Cynthia Chestnut: Yoho's position is heartless, shameful and shortsighted


Published: Thursday, October 10, 2013 at 6:01 a.m.
Last Modified: Tuesday, October 8, 2013 at 10:08 p.m.

I was appalled, disappointed and embarrassed all at once to read U.S. Rep. Ted Yoho's comments spread across the front page of the Washington Post on Oct. 5 and The Sun on Oct. 6.

With great bravado and chest pounding, Rep. Yoho remains steadfast in support of the government shutdown and looks forward to “not raising the debt ceiling.” His position is heartless, shameful and shortsighted.

The representative indicated he has not heard from people opposing his position.

Well it is time for him to hear from the silent majority. As Ronald Reagan said, “We might come closer to balancing the budget if all of us lived closer to the Commandments and the Golden Rule.”

I am most troubled by the impact of the government shutdown and accompanying sequestration cuts on:

Foster Grandparents: Seniors who supplement their social security by serving as mentors to over 200 children all across Alachua County. Actually, the Foster Grandparents program is a federal program offered in all of the school districts in Rep. Yoho's district. Is taking away the Foster Grandparents' small stipend and denying at-risk children the very help they need, something to brag about?

Head Start: There are over 1,600 Head Start programs across the country providing education, nutrition and parenting programs to over 1 million low-income children and their families.

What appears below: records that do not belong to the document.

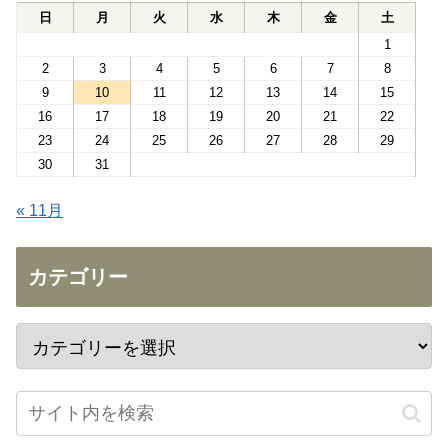
日
月
火
水
木
金
土
1
2
3
4
5
6
7
8
9
10
11
12
13
14
15
16
17
18
19
20
21
22
23
24
25
26
27
28
29
30
31
« 11月
カテゴリー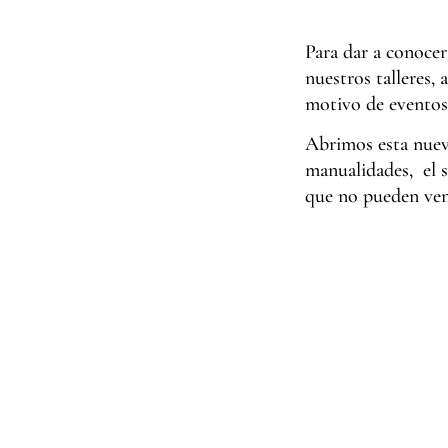
Para dar a conocer
nuestros talleres, 
motivo de eventos 
Abrimos esta nueva
manualidades, el s
que no pueden veni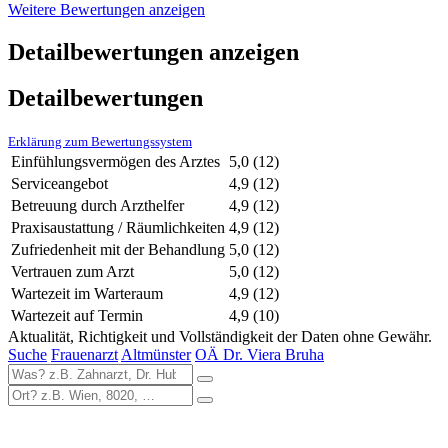
Weitere Bewertungen anzeigen
Detailbewertungen anzeigen
Detailbewertungen
Erklärung zum Bewertungssystem
Einfühlungsvermögen des Arztes
5,0
(12)
Serviceangebot
4,9
(12)
Betreuung durch Arzthelfer
4,9
(12)
Praxisaustattung / Räumlichkeiten
4,9
(12)
Zufriedenheit mit der Behandlung
5,0
(12)
Vertrauen zum Arzt
5,0
(12)
Wartezeit im Warteraum
4,9
(12)
Wartezeit auf Termin
4,9
(10)
Aktualität, Richtigkeit und Vollständigkeit der Daten ohne Gewähr.
Suche
Frauenarzt
Altmünster
OÄ Dr. Viera Bruha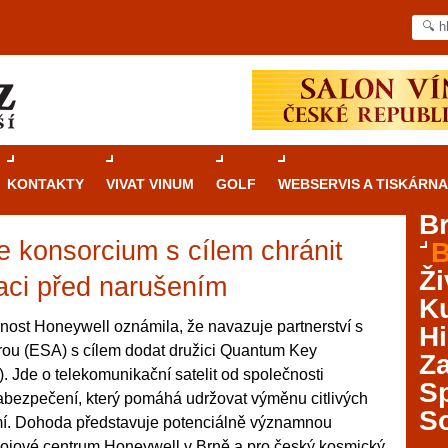
KONTAKTY
VIVAT VINUM
GOLF
WEBSERVIS A TISKÁRNA
B
 konsorcium s cílem chránit
B
Průvodce
kasinovými hrami v Brně: Od
Ži
rulety po video automaty
aci před narušením
Ku
Brno je městem známým pro zajímavé památky, skvělé
ost Honeywell oznámila, že navazuje partnerství s
Hi
restaurace, divadla a univerzity. Mimo jiné je ale také
ou (ESA) s cílem dodat družici Quantum Key
Za
místem, kde si můžete legálně a bezpečně vyzkoušet
). Jde o telekomunikační satelit od společnosti
různé kasinové hry. V neustále kvetoucí moravské
S
bezpečení, který pomáhá udržovat výměnu citlivých
metropoli naleznete širokou nabídku her od klasické
S
mí. Dohoda představuje potenciálně významnou
rulety až po moderní automaty jak pro pravidelné
ráče. V...
ývojové centrum Honeywell v Brně a pro český kosmický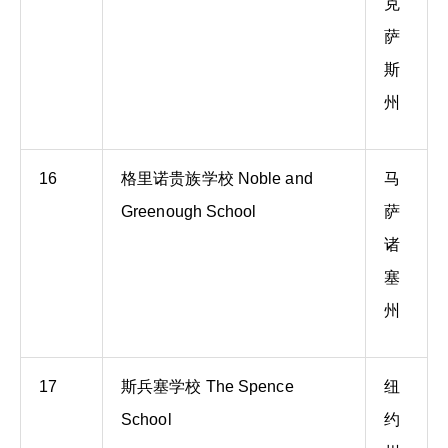
克
萨
斯
州
16
格里诺贵族学校 Noble and
马
Greenough School
萨
诸
塞
州
17
斯兵塞学校 The Spence
纽
School
约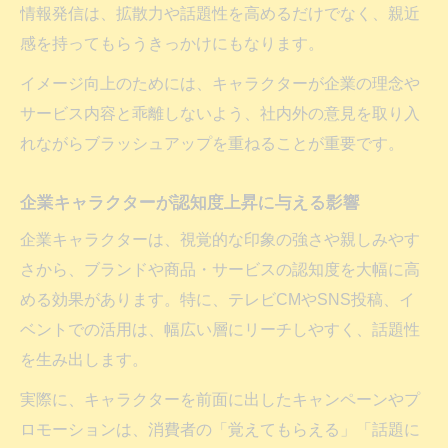
情報発信は、拡散力や話題性を高めるだけでなく、親近
企業キャラクター作り方とブランド構築の
感を持ってもらうきっかけにもなります。
基本
イメージ向上のためには、キャラクターが企業の理念や
企業キャラクター開発で重視すべき戦略視
サービス内容と乖離しないよう、社内外の意見を取り入
点
れながらブラッシュアップを重ねることが重要です。
企業キャラクター制作時のブランド戦略手
法
企業キャラクターが認知度上昇に与える影響
企業キャラクター作成時の認知度向上ポイ
企業キャラクターは、視覚的な印象の強さや親しみやす
ント
さから、ブランドや商品・サービスの認知度を大幅に高
BtoBにも活かせる企業キャラクター作り方
める効果があります。特に、テレビCMやSNS投稿、イ
企業キャラクターでファンを増やす秘訣
ベントでの活用は、幅広い層にリーチしやすく、話題性
企業キャラクターで長期ファンを獲得する
を生み出します。
方法
実際に、キャラクターを前面に出したキャンペーンやプ
企業キャラクター活用で顧客ロイヤリティ
ロモーションは、消費者の「覚えてもらえる」「話題に
向上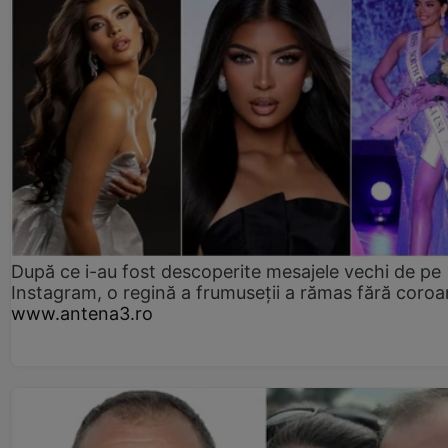
După ce i-au fost descoperite mesajele vechi de pe
Instagram, o regină a frumuseții a rămas fără coro
www.antena3.ro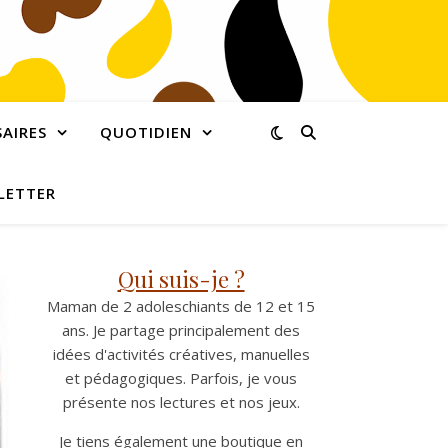
AIRES
QUOTIDIEN
LETTER
Qui suis-je ?
Maman de 2 adoleschiants de 12 et 15
ans. Je partage principalement des
idées d'activités créatives, manuelles
et pédagogiques. Parfois, je vous
présente nos lectures et nos jeux.
Je tiens également une boutique en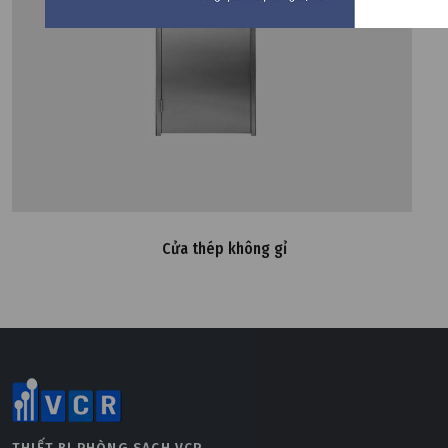
Cửa thép không gỉ
THIẾT BỊ PHÒNG SẠCH VCR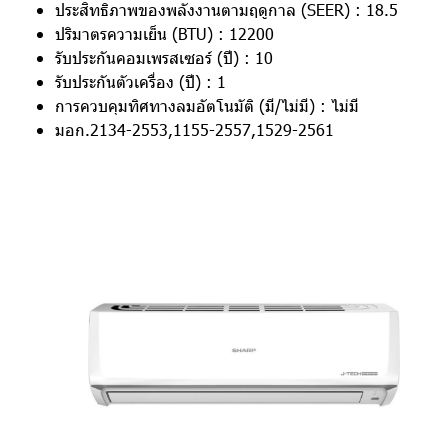
ประสิทธิภาพของพลังงานตามฤดูกาล (SEER) : 18.5
ปริมาตรความเย็น (BTU) : 12200
รับประกันคอมเพรสเซอร์ (ปี) : 10
รับประกันตัวเครื่อง (ปี) : 1
การควบคุมทิศทางลมอัตโนมัติ (มี/ไม่มี) : ไม่มี
มอก.2134-2553,1155-2557,1529-2561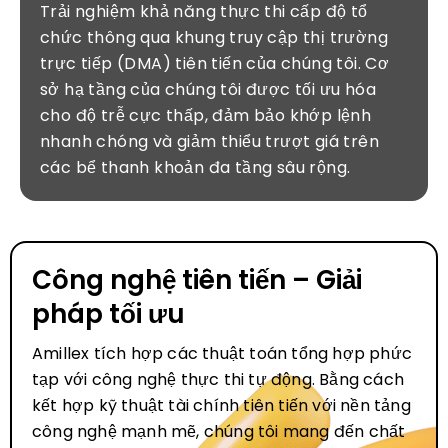
Trải nghiệm khả năng thực thi cấp độ tổ
chức thông qua khung truy cập thị trường
trực tiếp (DMA) tiên tiến của chúng tôi. Cơ
sở hạ tầng của chúng tôi được tối ưu hóa
cho độ trễ cực thấp, đảm bảo khớp lệnh
nhanh chóng và giảm thiểu trượt giá trên
các bể thanh khoản đa tầng sâu rộng.
Công nghệ tiên tiến – Giải
pháp tối ưu
Amillex tích hợp các thuật toán tổng hợp phức
tạp với công nghệ thực thi tự động. Bằng cách
kết hợp kỹ thuật tài chính tiên tiến với nền tảng
công nghệ mạnh mẽ, chúng tôi mang đến chất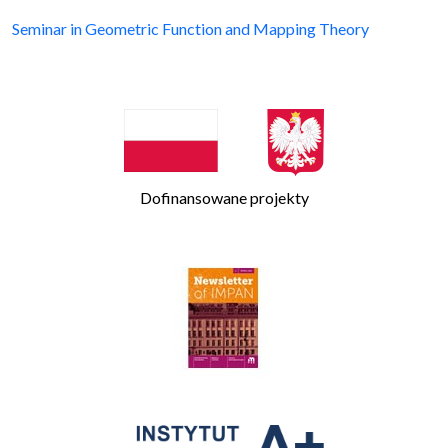
Seminar in Geometric Function and Mapping Theory
Dofinansowane projekty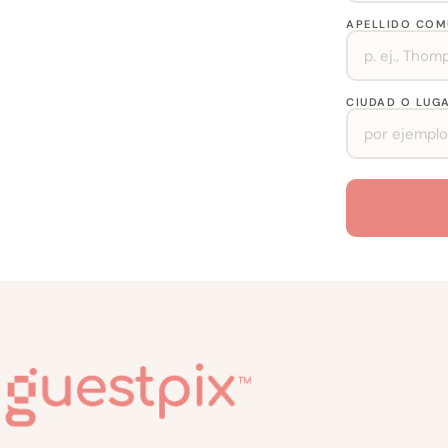
APELLIDO CO
CIUDAD O LUG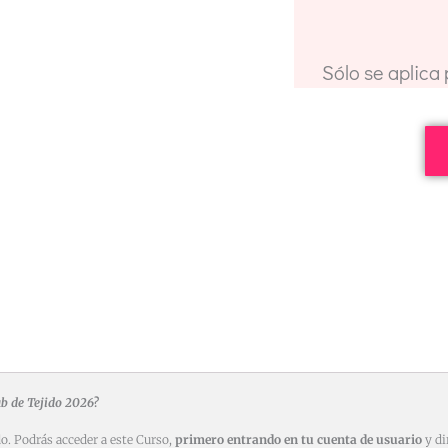
Sólo se aplica
ub de Tejido 2026?
o. Podrás acceder a este Curso,
primero entrando en tu cuenta de usuario
y di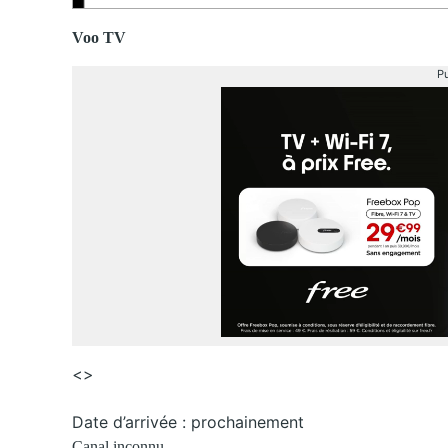
Voo TV
Pu
<>
Date d’arrivée : prochainement
Canal inconnu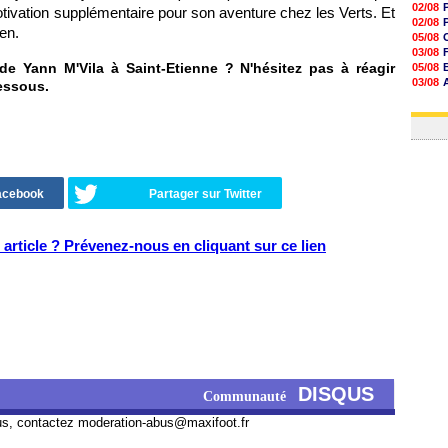
02/08
tivation supplémentaire pour son aventure chez les Verts. Et
02/08
en.
05/08
03/08
 Yann M'Vila à Saint-Etienne ? N'hésitez pas à réagir
05/08
03/08
essous.
03/08
03/08
Facebook
Partager sur Twitter
article ? Prévenez-nous en cliquant sur ce lien
DISQUS
Communauté
us, contactez
moderation-abus@maxifoot.fr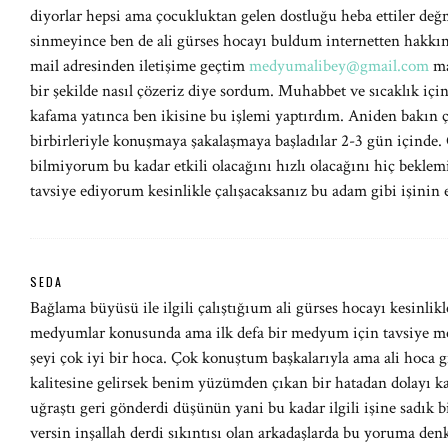
diyorlar hepsi ama çocukluktan gelen dostluğu heba ettiler de
sinmeyince ben de ali gürses hocayı buldum internetten hakk
mail adresinden iletişime geçtim
medyumalibey@gmail.com
ma
bir şekilde nasıl çözeriz diye sordum. Muhabbet ve sıcaklık için 
kafama yatınca ben ikisine bu işlemi yaptırdım. Aniden bakın
birbirleriyle konuşmaya şakalaşmaya başladılar 2-3 gün içinde.
bilmiyorum bu kadar etkili olacağını hızlı olacağını hiç bekl
tavsiye ediyorum kesinlikle çalışacaksanız bu adam gibi işinin 
SEDA
Bağlama büyüsü ile ilgili çalıştığıum ali gürses hocayı kesinl
medyumlar konusunda ama ilk defa bir medyum için tavsiye mes
şeyi çok iyi bir hoca. Çok konuştum başkalarıyla ama ali hoca gi
kalitesine gelirsek benim yüzümden çıkan bir hatadan dolayı ka
uğraştı geri gönderdi düşünün yani bu kadar ilgili işine sadık b
versin inşallah derdi sıkıntısı olan arkadaşlarda bu yoruma den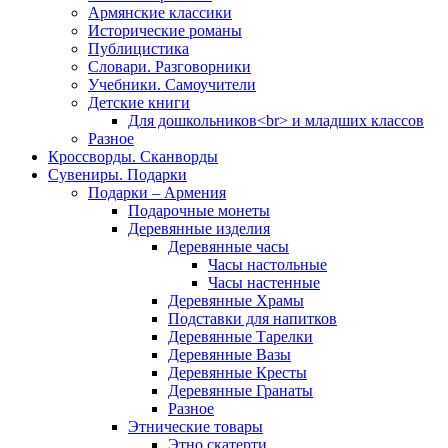
Армянские классики
Исторические романы
Публицистика
Словари. Разговорники
Учебники. Самоучители
Детские книги
Для дошкольников<br> и младших классов
Разное
Кроссворды. Сканворды
Сувениры. Подарки
Подарки – Армения
Подарочные монеты
Деревянные изделия
Деревянные часы
Часы настольные
Часы настенные
Деревянные Храмы
Подставки для напитков
Деревянные Тарелки
Деревянные Вазы
Деревянные Кресты
Деревянные Гранаты
Разное
Этнические товары
Этно скатерти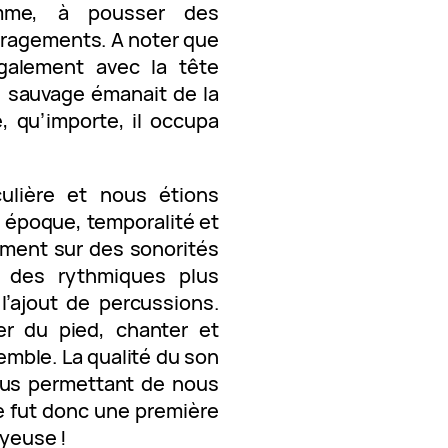
mme, à pousser des
uragements. A noter que
galement avec la tête
e sauvage émanait de la
, qu’importe, il occupa
culière et nous étions
 époque, temporalité et
ement sur des sonorités
à des rythmiques plus
l’ajout de percussions.
er du pied, chanter et
mble. La qualité du son
nous permettant de nous
e fut donc une première
oyeuse !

Already suffering from sequestration budget cuts, services have been eliminated for over 57,000 children this year alone.

Head Start provides the foundation to make sure children enter school ready to learn. Is denying benefits to 600 Head Start children in Alachua County something to be defiant about?

Meals on Wheels: The Meals on Wheels program has struggled for years to continue to provide one meal a day to low income seniors. They, too, fell under the scalpel of the sequester and suffered an 8 percent reduction in a program that was already underfunded.

In Alachua County there is a waiting list for seniors to participate in the program. Is denying low-income seniors one meal a day something to strut about?

And now to the government default issue. As Rep. Yoho stated, “ I'm not going to raise the debt ceiling.” Let me translate that statement into real meaning for people. The first, biggest owner of U.S. debt is the Social Security fund. Delivery of Social Security checks has not been impacted by the government shutdown, recipients have received their funds as usual. In a government default, Social Security checks could be disrupted, delayed, no automatic deposit because the funds would not be on hand, in other words, your check would not be in the mail.

It is without question Rep. Yoho needs to hear from the silent majority now!

Call his Washington office, email him, let him hear from you. Here is the information:

Washington office: 202-225-5744; Gainesville office: 352-505-0838; or email him by visiting his website at yoho.house.gov/contact/email-me.

Finally to Rep. Yoho, I share the words of President Lincoln: “If once you forfeit the confidence of your fellow citizens, you can never regain their respect and esteem.”

Cynthia Moore Chestnut is a former state representative, Alachua County commissioner and Gainesville city commissioner. She lives in Gainesville.